Jack Burns

Biographical details
- Born: January 3, 1949 (age 76) Tampa, Florida, U.S.
- Alma mater: University of Florida

Playing career
- 1967–1970: Florida
- Position(s): Defensive back

Coaching career (HC unless noted)
- 1978: Vanderbilt (assistant)
- 1979−1980: Auburn (WR)
- 1983: Tampa Bay Bandits (WR)
- 1985–1988: Louisville (OC)
- 1989–1991: Washington Redskins (OA/WR)
- 1992–1993: Minnesota Vikings (OC/QB)
- 1997–1998: Atlanta Falcons (QB)
- 1999: Atlanta Falcons (pass game)
- 2000: Atlanta Falcons (WR)
- 2001–2002: Atlanta Falcons (QB)
- 2004: Washington Redskins (QB)
- 2005–2007: Washington Redskins (OA)

Accomplishments and honors

Championships
- Super Bowl champion (XXVI);

= Jack Burns (American football coach) =

American football player and coach (born 1949)

Jack Charles Burns (born January 3, 1949) is an American former football coach whose career spanned 30 years at both the collegiate and professional levels.
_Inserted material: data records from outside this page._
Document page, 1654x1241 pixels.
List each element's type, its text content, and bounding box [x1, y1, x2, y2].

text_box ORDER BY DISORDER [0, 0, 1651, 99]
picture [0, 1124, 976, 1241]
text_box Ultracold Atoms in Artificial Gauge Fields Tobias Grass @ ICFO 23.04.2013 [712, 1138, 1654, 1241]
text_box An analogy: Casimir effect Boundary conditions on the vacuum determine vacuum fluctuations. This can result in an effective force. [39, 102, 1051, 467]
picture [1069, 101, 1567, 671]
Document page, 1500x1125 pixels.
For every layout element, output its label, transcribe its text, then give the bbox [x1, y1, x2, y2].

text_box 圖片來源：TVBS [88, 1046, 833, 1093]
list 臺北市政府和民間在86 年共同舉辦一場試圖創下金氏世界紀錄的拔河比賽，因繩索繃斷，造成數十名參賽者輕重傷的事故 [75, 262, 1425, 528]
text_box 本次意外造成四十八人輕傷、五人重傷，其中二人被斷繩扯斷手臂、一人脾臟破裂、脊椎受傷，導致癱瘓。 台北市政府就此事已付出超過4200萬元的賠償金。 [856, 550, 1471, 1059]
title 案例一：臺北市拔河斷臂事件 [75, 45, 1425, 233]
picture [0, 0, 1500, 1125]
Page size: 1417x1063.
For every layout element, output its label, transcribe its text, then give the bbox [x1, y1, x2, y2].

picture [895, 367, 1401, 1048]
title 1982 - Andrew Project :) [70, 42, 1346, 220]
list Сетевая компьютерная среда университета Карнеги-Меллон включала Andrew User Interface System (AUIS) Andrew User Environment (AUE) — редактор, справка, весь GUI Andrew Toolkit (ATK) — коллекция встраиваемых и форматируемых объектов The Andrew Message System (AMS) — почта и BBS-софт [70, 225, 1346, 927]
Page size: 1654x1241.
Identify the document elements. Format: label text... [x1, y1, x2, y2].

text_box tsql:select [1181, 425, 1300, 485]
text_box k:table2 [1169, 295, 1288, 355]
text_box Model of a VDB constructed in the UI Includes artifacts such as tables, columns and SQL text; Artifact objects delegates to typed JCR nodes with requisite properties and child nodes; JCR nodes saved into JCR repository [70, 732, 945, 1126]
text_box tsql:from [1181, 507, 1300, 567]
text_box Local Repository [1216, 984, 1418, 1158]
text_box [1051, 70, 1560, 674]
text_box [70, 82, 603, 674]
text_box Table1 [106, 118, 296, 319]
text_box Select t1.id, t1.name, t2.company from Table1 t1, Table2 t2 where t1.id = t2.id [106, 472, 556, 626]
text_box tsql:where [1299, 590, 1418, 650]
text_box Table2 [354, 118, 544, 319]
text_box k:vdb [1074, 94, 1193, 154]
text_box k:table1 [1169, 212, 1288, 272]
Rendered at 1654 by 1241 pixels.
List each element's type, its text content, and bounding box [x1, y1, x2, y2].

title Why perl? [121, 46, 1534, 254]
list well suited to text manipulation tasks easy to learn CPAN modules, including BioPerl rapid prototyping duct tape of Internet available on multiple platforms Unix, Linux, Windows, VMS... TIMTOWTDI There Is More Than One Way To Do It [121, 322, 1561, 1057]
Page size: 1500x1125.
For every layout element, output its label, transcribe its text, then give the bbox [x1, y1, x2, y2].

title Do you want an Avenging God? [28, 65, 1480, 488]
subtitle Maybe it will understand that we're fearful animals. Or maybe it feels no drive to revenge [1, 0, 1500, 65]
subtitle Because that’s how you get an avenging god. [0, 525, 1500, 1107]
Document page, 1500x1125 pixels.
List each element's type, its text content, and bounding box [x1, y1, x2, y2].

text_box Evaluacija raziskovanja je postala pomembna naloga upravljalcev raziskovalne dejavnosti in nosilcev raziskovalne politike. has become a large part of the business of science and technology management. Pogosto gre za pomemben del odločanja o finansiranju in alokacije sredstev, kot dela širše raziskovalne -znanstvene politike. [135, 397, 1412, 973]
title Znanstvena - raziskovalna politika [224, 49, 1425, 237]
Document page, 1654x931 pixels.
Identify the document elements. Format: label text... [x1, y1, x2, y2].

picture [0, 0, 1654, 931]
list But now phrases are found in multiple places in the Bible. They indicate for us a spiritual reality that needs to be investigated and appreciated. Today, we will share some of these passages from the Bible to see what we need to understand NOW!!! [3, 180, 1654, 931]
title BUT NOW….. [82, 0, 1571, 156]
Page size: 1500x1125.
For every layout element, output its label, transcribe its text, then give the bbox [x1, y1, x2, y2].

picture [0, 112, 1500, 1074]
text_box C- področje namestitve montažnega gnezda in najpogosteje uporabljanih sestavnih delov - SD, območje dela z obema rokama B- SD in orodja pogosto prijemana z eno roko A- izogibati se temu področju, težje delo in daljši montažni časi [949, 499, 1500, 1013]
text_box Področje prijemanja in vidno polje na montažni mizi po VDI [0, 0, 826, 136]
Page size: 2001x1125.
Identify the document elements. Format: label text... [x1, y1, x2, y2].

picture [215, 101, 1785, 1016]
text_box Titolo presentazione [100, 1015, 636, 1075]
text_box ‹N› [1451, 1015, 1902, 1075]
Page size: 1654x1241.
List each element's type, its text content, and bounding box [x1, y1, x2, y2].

He served as an assistant coach in the National Football League (NFL) for 15 seasons, including stints with the Washington Redskins, Minnesota Vikings, and Atlanta Falcons. Burns was the offensive coordinator for the Vikings from 1992 to 1993 and part of the Redskins' 1991 Super Bowl championship team. At the college level, he most notably served as offensive coordinator at the University of Louisville under Howard Schnellenberger from 1985 until 1988.

He is the uncle of MLB player Billy Burns.